In the last two times the Harvard women’s soccer team faced off against Princeton, a total of 12 goals were exchanged between the two sides. From the outset of their latest encounter on Saturday afternoon, however, heavy rain threatened to hamper the two high-flying offenses.
As it turned out, the wet conditions played a role in keeping the game low-scoring, but the performances of the two goalkeepers were more responsible for the tight affair. A 4th minute goal from senior forward Karly Zlatic after a scramble in the box proved to be the difference, as the contest ended 1-0 in favor of the Crimson.
“It was a wet and windy game and challenging for both teams to get their rhythm going,” said Harvard coach Chris Hamblin. “I’m incredibly proud of the team and how we were able to grind out the result today, on a day we didn’t necessarily playing our most attractive football.

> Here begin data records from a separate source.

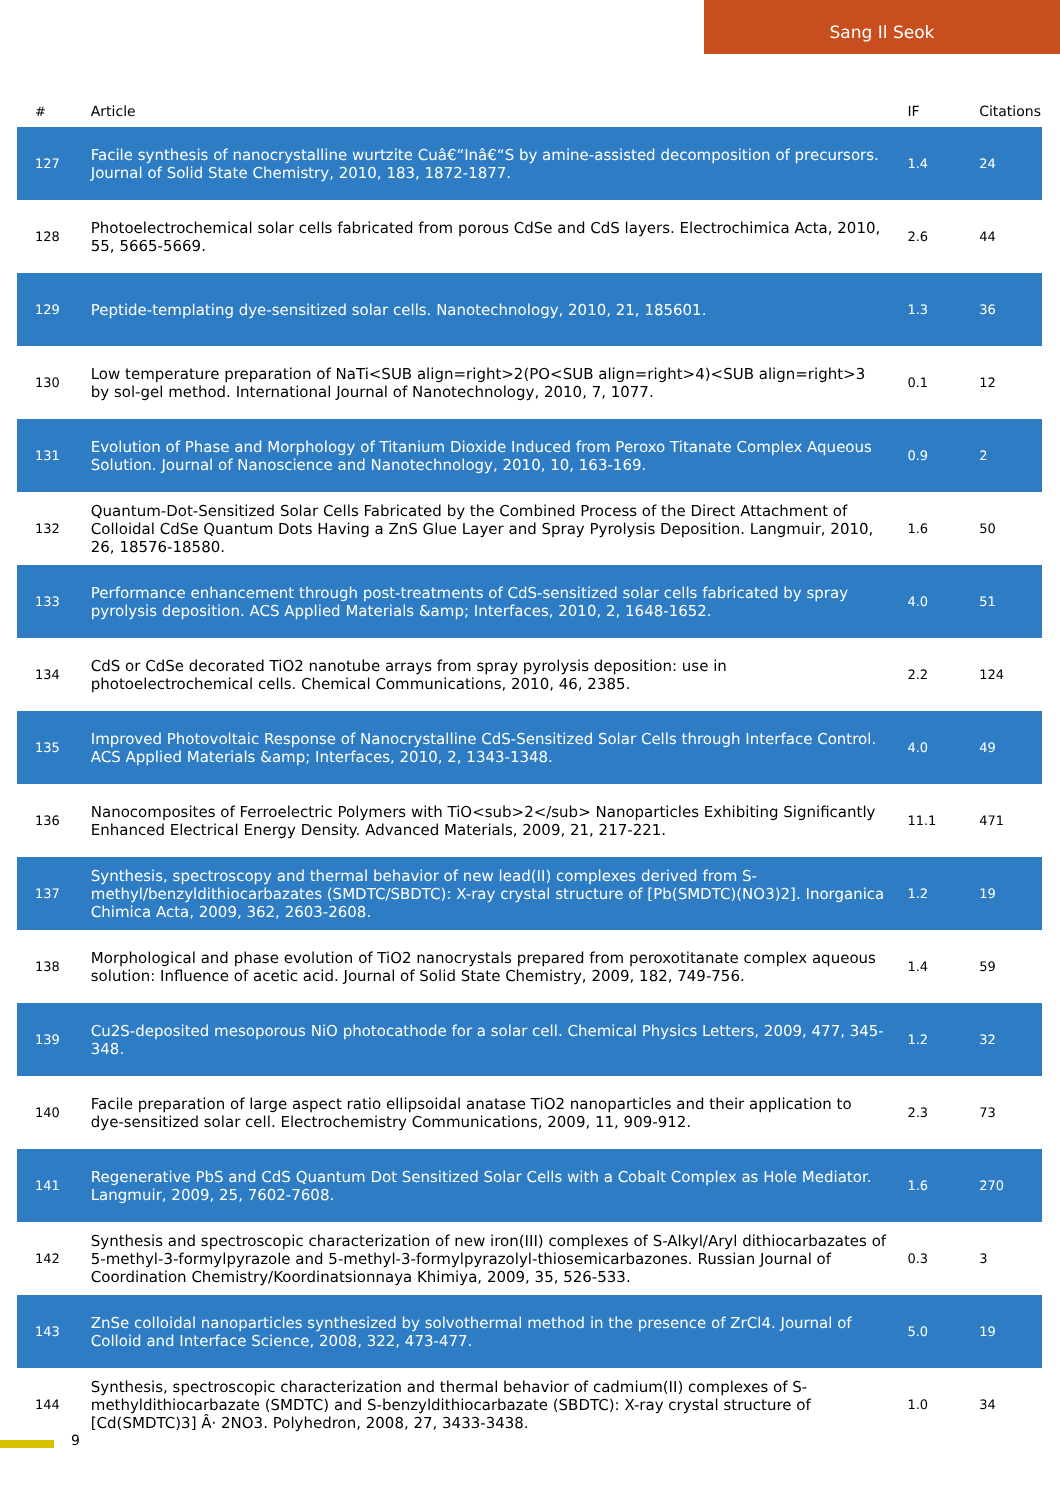Sang Il Seok
| # | Article | IF | Citations |
| --- | --- | --- | --- |
| 127 | Facile synthesis of nanocrystalline wurtzite Cuâ€“Inâ€“S by amine-assisted decomposition of precursors. Journal of Solid State Chemistry, 2010, 183, 1872-1877. | 1.4 | 24 |
| 128 | Photoelectrochemical solar cells fabricated from porous CdSe and CdS layers. Electrochimica Acta, 2010, 55, 5665-5669. | 2.6 | 44 |
| 129 | Peptide-templating dye-sensitized solar cells. Nanotechnology, 2010, 21, 185601. | 1.3 | 36 |
| 130 | Low temperature preparation of NaTi<SUB align=right>2(PO<SUB align=right>4)<SUB align=right>3 by sol-gel method. International Journal of Nanotechnology, 2010, 7, 1077. | 0.1 | 12 |
| 131 | Evolution of Phase and Morphology of Titanium Dioxide Induced from Peroxo Titanate Complex Aqueous Solution. Journal of Nanoscience and Nanotechnology, 2010, 10, 163-169. | 0.9 | 2 |
| 132 | Quantum-Dot-Sensitized Solar Cells Fabricated by the Combined Process of the Direct Attachment of Colloidal CdSe Quantum Dots Having a ZnS Glue Layer and Spray Pyrolysis Deposition. Langmuir, 2010, 26, 18576-18580. | 1.6 | 50 |
| 133 | Performance enhancement through post-treatments of CdS-sensitized solar cells fabricated by spray pyrolysis deposition. ACS Applied Materials &amp; Interfaces, 2010, 2, 1648-1652. | 4.0 | 51 |
| 134 | CdS or CdSe decorated TiO2 nanotube arrays from spray pyrolysis deposition: use in photoelectrochemical cells. Chemical Communications, 2010, 46, 2385. | 2.2 | 124 |
| 135 | Improved Photovoltaic Response of Nanocrystalline CdS-Sensitized Solar Cells through Interface Control. ACS Applied Materials &amp; Interfaces, 2010, 2, 1343-1348. | 4.0 | 49 |
| 136 | Nanocomposites of Ferroelectric Polymers with TiO<sub>2</sub> Nanoparticles Exhibiting Significantly Enhanced Electrical Energy Density. Advanced Materials, 2009, 21, 217-221. | 11.1 | 471 |
| 137 | Synthesis, spectroscopy and thermal behavior of new lead(II) complexes derived from S-methyl/benzyldithiocarbazates (SMDTC/SBDTC): X-ray crystal structure of [Pb(SMDTC)(NO3)2]. Inorganica Chimica Acta, 2009, 362, 2603-2608. | 1.2 | 19 |
| 138 | Morphological and phase evolution of TiO2 nanocrystals prepared from peroxotitanate complex aqueous solution: Influence of acetic acid. Journal of Solid State Chemistry, 2009, 182, 749-756. | 1.4 | 59 |
| 139 | Cu2S-deposited mesoporous NiO photocathode for a solar cell. Chemical Physics Letters, 2009, 477, 345-348. | 1.2 | 32 |
| 140 | Facile preparation of large aspect ratio ellipsoidal anatase TiO2 nanoparticles and their application to dye-sensitized solar cell. Electrochemistry Communications, 2009, 11, 909-912. | 2.3 | 73 |
| 141 | Regenerative PbS and CdS Quantum Dot Sensitized Solar Cells with a Cobalt Complex as Hole Mediator. Langmuir, 2009, 25, 7602-7608. | 1.6 | 270 |
| 142 | Synthesis and spectroscopic characterization of new iron(III) complexes of S-Alkyl/Aryl dithiocarbazates of 5-methyl-3-formylpyrazole and 5-methyl-3-formylpyrazolyl-thiosemicarbazones. Russian Journal of Coordination Chemistry/Koordinatsionnaya Khimiya, 2009, 35, 526-533. | 0.3 | 3 |
| 143 | ZnSe colloidal nanoparticles synthesized by solvothermal method in the presence of ZrCl4. Journal of Colloid and Interface Science, 2008, 322, 473-477. | 5.0 | 19 |
| 144 | Synthesis, spectroscopic characterization and thermal behavior of cadmium(II) complexes of S-methyldithiocarbazate (SMDTC) and S-benzyldithiocarbazate (SBDTC): X-ray crystal structure of [Cd(SMDTC)3] Â· 2NO3. Polyhedron, 2008, 27, 3433-3438. | 1.0 | 34 |
9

With the win over the Tigers, the Crimson (8-3-3, 3-0-2 Ivy League) held onto its second-place standing in the Ivy League. It now sits just two points behind league leader Columbia after the Lions were held to a draw against Dartmouth at home. The two teams will have tough road matchups next weekend before clashing the following week, on the last day of the regular season.
Princeton (9-4-1, 1-3-1), meanwhile, continues to freefall after starting the season with a nearly perfect run of nonconference games. It has lost three in a row, and is currently tied for fifth in the conference.
The Tigers’ performance on Saturday mirrored that of its last two losses, as they dominated possession and enjoyed the greater share of chances. Just as against Brown and Columbia in the two weekends before this one, they easily outshot Harvard. For the second straight time, however, Princeton did not find the back of the net.
Crimson senior goalkeeper Lizzie Durack was the main reason for the shutout, as she saved all seven shots that the Tigers fired on target. She was especially sharp at the beginning of the second half, when Princeton came out with a sense of urgency and peppered Durack’s goal.
In the span of 15 minutes right after halftime, Princeton earned three corner kicks and mustered four shots, all while holding the ball almost exclusively in its attacking half. Senior defender Haley Chow directed two well-placed headers at the net during this time, but Durack stood tall in goal and handled both.
“There haven’t been many times this season when we’ve been opened up in the back and needed Lizzie a whole lot,” Hamblin said. “But today, we did, and she came through for us with her handling and leadership. She played like the international goalkeeper that she is.”
The Tigers’ own international star, senior forward Tyler Lussi, led the charge for her team with five shots and three shots on goal. Both totals were game-highs.
On the other side of the field, the Harvard offense found relatively little success against a Princeton defense that keyed in on star senior forward Midge Purce. Only two Crimson players mustered a shot all game, and only Zlatic managed a shot on goal. Purce, meanwhile was held without a single shot for the first time this season.
“Midge is a unbelievably talented player, and she finds ways to help the team even if they don’t show up on the scoresheet,” Durack said. “But for us to still win this game shows how deep of a team we have this year.”
A red card for Tigers junior defender Katie Pratt-Thompson also helped the Crimson see out the shutout. After Princeton was reduced to 10 women in the 76th minute, it barely tested the Harvard defense. Chow fired a desperation shot from long range in the 89th minute, but that was the only attempt on goal by either team in the final 15 minutes.
“Princeton played really well, just as we expected them to,” Durack said. “We were still able to grind out the win though, as we’ve done and need to continue to do.